EXERCISE INSTRUCTIONS: What is the number of lines below that contain the string "hand"? Give it and nothing else.
[DATA SECTION]
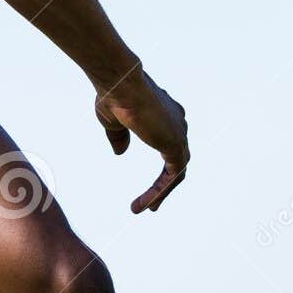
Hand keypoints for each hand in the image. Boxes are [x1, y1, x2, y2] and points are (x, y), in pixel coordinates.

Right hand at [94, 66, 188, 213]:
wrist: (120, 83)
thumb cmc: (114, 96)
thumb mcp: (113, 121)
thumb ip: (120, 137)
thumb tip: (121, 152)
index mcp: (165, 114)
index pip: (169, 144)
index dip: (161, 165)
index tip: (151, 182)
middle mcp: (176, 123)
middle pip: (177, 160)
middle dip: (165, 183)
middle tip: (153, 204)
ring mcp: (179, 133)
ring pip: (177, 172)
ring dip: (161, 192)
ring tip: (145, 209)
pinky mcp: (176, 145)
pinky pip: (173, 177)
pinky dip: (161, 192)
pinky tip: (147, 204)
[/DATA SECTION]
YOUR SOLUTION: 2